Товарищ мой, любой пролетарий сейчас сидит на скамейке у подъезда дома, пьёт дешёвое пиво и слушает песню о том что «ща вагнера подъедут»…
Печаль. Тоска.
Не о Вагнерах речь — о выворачивании смысла «пребывания» Группы Вагнер в Бахмуте и их значении. (Да, теперь в Артёмовске).
О теоретических разработках и полезности газеты вы, прошу, не объясняйте. Не было бы площади — хрен бы я вам противоречил. Ну или как-то так. Спасибо «Прорыву». (Зарифмовать не пытался).
А вы видели практиков? Я — нет… дальше обсуждать бессмысленно.
И опять вернусь к Вагнерам.
Пригожин сделал предложение, ужели ни кто не услышал? А!?

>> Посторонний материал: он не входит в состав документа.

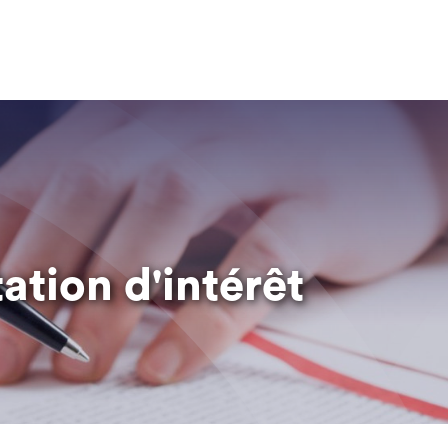
ation d'intérêt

Как говорит товарищ Неверов: «Реальная практика начинается НЕ с бездумного ломания дров, а с размышления, с принятия правильных-оптимальных решений — СНАЧАЛА подумать, а только ПОТОМ действовать! К примеру, с чего начинается учебная, производственная, курсовая, преддипломная практика у студента?! С получения задания, обдумывания, расчётов, начертания схем и эскизов, которые потом воплощаются в материале, в жизни! Т.е. расчёты, чертёж, проект УЖЕ есть начальная фаза практики! А у левачествующих получается, что Маркс был застенчивым теоретиком — сидел 20 лет «на диване» и писал. Под стать ему и Энгельс — эдакий фантазёр маниловского пошиба. Он кое-где, конечно, поучаствовал в 1848 г., а потом пошла писать губерния: «Диалектика природы», «Анти-Дюринг», «Происхождение семьи, частной собственности и государства». А Ленин и Сталин тоже были кабинетными учёными, когда писали: «Развитие капитализма в России», «Что делать?», «Философские тетради», «Материализм и эмпириокритицизм», «Империализм как высшая стадия капитализма», «История ВКП(б)», «Экономические проблемы социализма в СССР» и т.д.? Или они всё же УЖЕ занимались коммунистической практикой?!»